LaFayette’s own career as a practicant and advocate of nonviolence had followed a similar path to King’s. As Richard Tarlaian, social sciences instructor and Nonviolence Club adviser, pointed out in his introduction to the lecture, “Although Dr. King has died, the dream hasn’t. It’s been carried on by people like Dr. LaFayette.”
It was the hope of continuing that dream that influenced Tarlaian, who first worked with LaFayette when the latter was training the former in nonviolence studies while Tarlaian was working on the Providence Police force, the first group of people LaFayette trained in the state. And it was the hope of continuing that dream that brought LaFayette to campus, where he attended classes in addition to the lecture.

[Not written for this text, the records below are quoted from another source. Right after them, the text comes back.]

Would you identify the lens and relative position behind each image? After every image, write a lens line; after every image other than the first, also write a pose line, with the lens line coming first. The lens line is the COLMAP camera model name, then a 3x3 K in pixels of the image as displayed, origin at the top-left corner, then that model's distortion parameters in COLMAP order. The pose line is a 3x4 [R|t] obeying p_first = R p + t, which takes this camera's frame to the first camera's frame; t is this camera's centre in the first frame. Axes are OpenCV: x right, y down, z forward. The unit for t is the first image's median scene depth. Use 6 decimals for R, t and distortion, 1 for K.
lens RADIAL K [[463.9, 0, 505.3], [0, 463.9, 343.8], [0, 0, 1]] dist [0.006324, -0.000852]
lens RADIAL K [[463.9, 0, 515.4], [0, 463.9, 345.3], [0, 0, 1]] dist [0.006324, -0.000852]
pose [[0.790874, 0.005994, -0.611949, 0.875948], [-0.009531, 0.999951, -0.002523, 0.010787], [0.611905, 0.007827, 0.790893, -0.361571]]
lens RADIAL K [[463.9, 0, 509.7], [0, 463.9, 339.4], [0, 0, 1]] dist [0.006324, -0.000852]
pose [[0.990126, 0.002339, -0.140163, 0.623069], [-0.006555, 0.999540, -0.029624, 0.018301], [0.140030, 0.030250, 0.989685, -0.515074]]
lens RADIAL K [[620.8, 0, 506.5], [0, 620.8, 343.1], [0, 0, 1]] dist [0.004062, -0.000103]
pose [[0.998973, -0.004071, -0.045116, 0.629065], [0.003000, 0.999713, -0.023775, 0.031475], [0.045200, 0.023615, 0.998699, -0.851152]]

Moramya Ortiz, a student studying social work and a member of the Nonviolence Club in Lincoln, said she was inspired to join the club to learn more about the nonviolence movement after her cousins were violently murdered in Puerto Rico. “There’s more to nonviolence studies than just not fighting,” she said. “It’s about learning how to handle your internal violence, too.”

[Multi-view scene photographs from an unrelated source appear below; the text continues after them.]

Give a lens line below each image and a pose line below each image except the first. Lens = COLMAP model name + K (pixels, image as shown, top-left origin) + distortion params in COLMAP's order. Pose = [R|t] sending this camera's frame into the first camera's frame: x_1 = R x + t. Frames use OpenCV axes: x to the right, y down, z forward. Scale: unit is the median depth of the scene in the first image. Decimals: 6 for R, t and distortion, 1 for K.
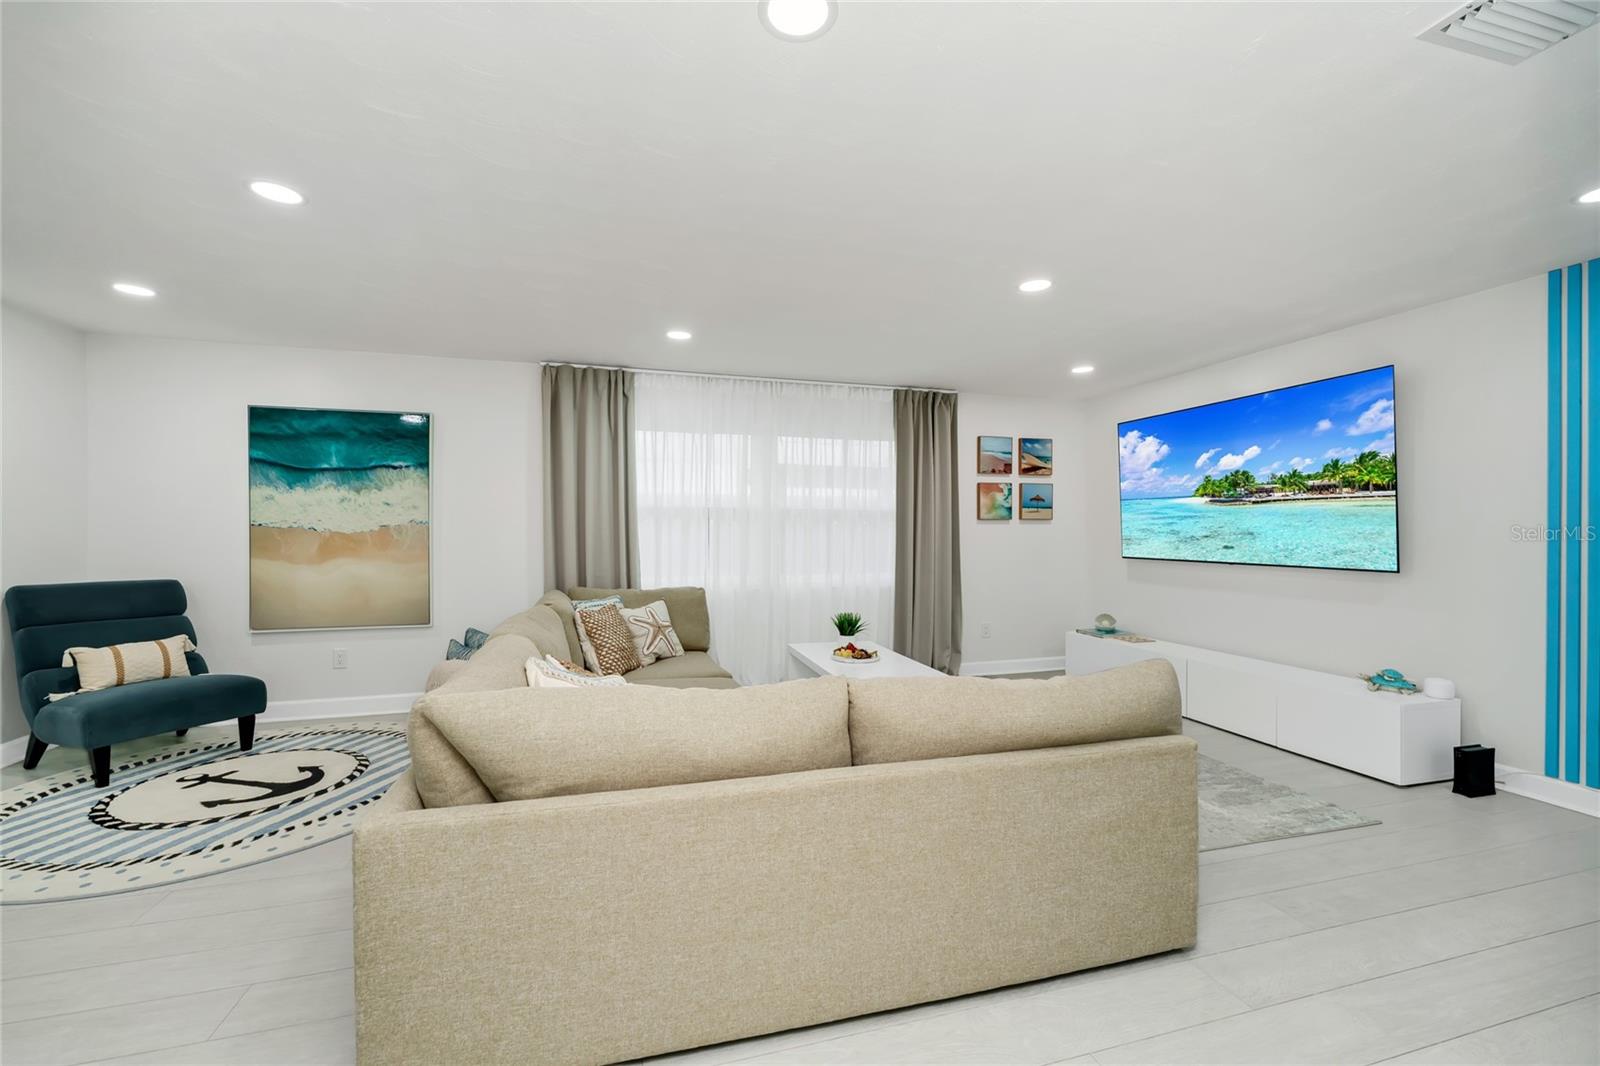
lens RADIAL K [[653.9, 0, 800.0], [0, 653.9, 533.0], [0, 0, 1]] dist [0.000259, 0.000257]
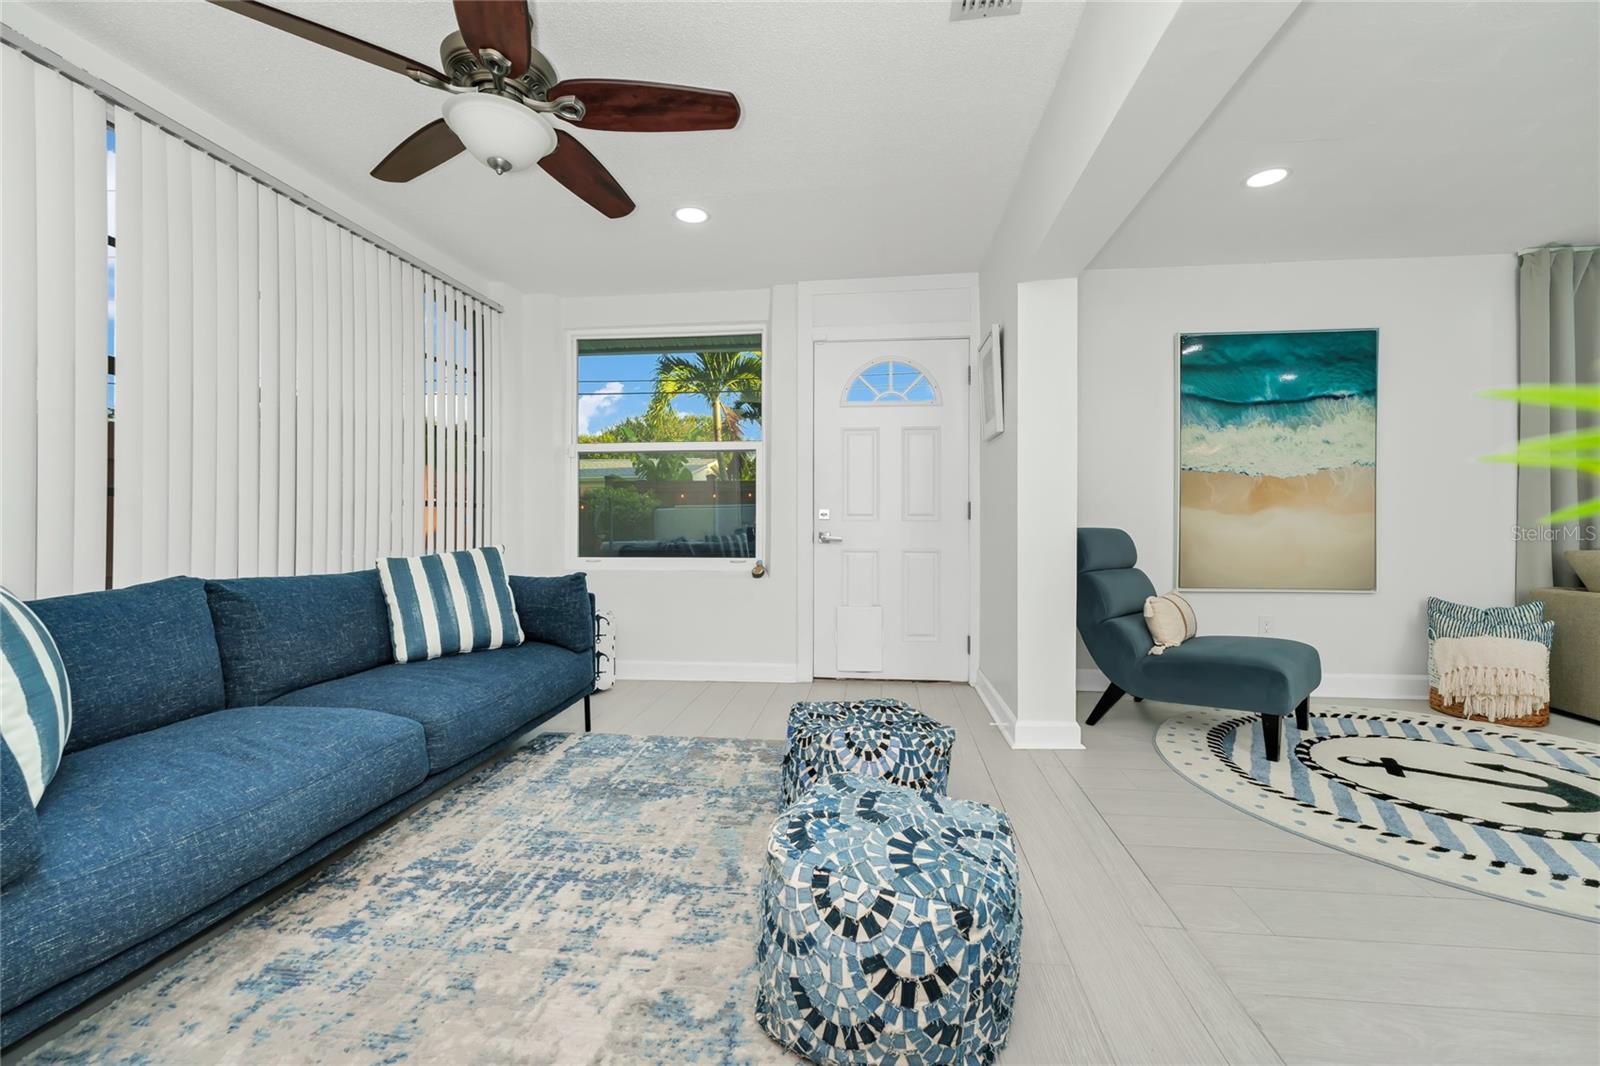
lens RADIAL K [[645.3, 0, 801.2], [0, 645.3, 520.3], [0, 0, 1]] dist [-0.001848, -0.000018]
pose [[0.930556, -0.000913, -0.366149, -1.216971], [-0.001187, 0.999984, -0.005509, 0.076139], [0.366148, 0.005561, 0.930540, 0.001093]]
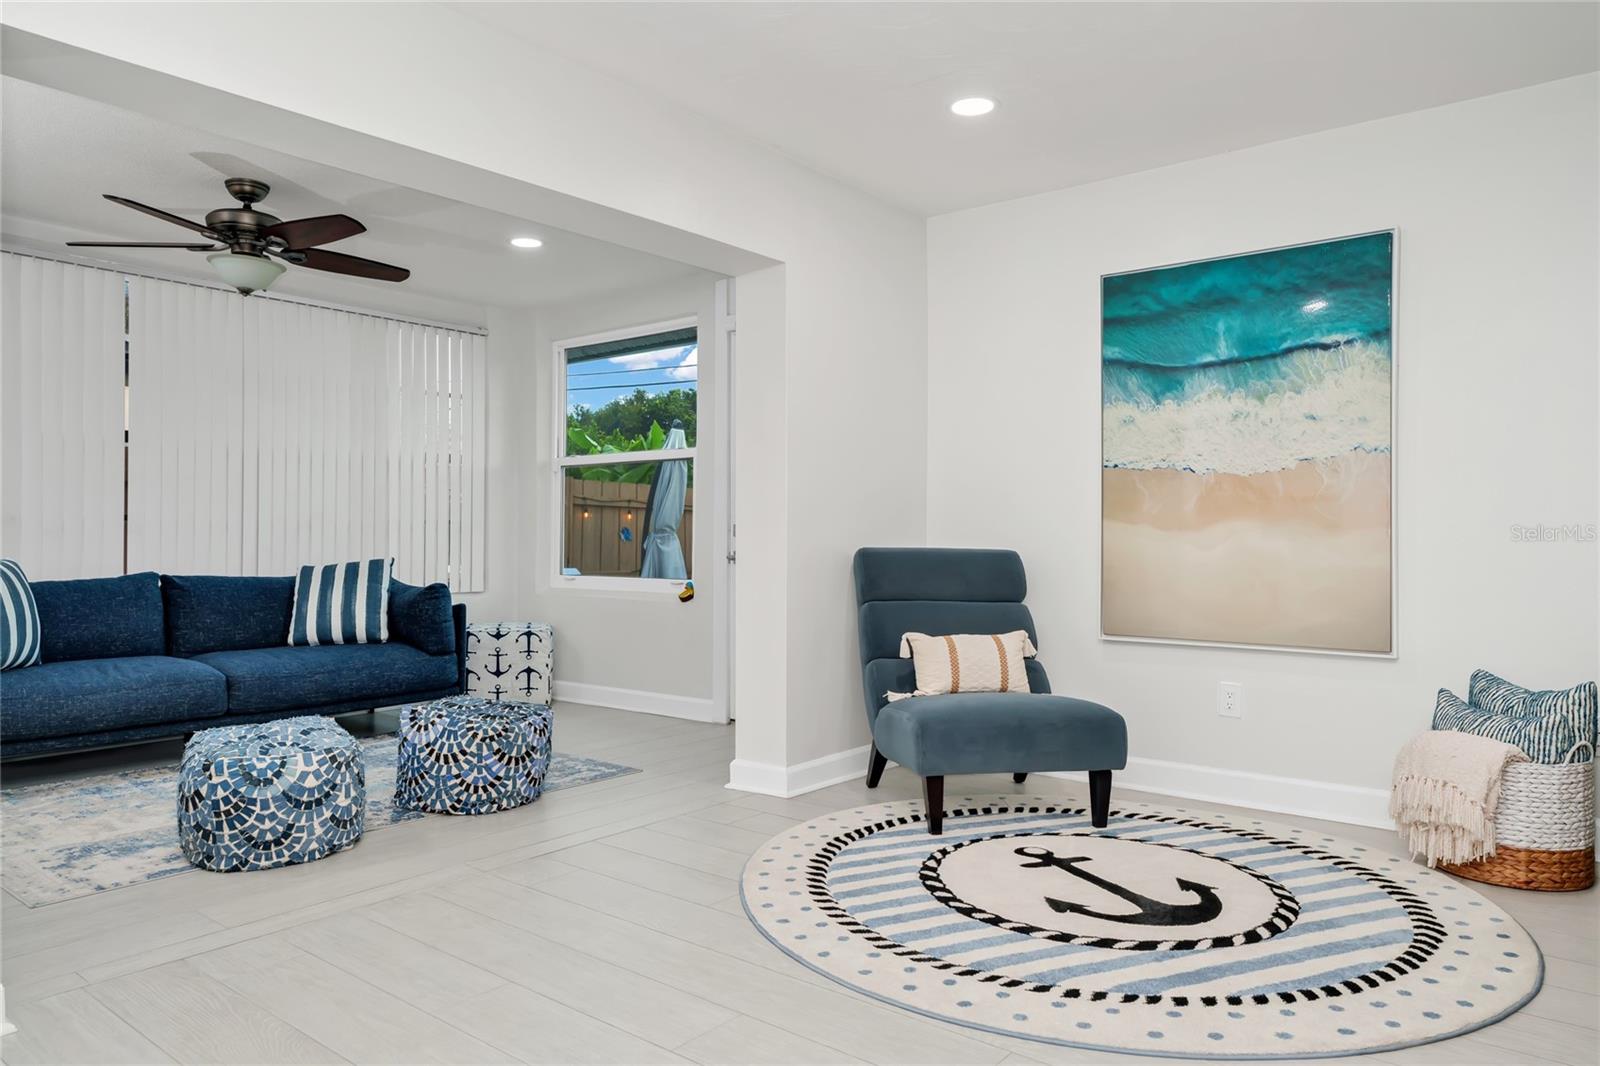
lens RADIAL K [[1068.9, 0, 800.0], [0, 1068.9, 533.0], [0, 0, 1]] dist [0.003839, 0.001029]
pose [[0.576665, -0.002012, -0.816978, -0.210900], [-0.007501, 0.999942, -0.007757, 0.074766], [0.816946, 0.010601, 0.576617, 0.213916]]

After the lecture, Ortiz said that “it was amazing” to hear LaFayette speak, noting that the lecture “opened her eyes to the value of overcoming differences in a respectful way.” Indeed, much of LaFayette’s talk centered around the practical advice that differences are inevitable, but should not be viewed as insurmountable – nor should they be ignored. Rather, they should be used as opportunities for leverage through learning.
URI freshman Jose Terrazo, who learned about the lecture through his African-American history class, echoed Ortiz’s statements. “I enjoyed it and learned a lot. It’s always good to learn about history,” said Terrazo, who was one of many students waiting to talk to LaFayette after the presentation, and to get his signature on copies of his new book, “In Peace and Freedom: My Journey in Selma.”
The Office of Student Life, Flanagan Student Government and Nonviolence Club sponsored the event.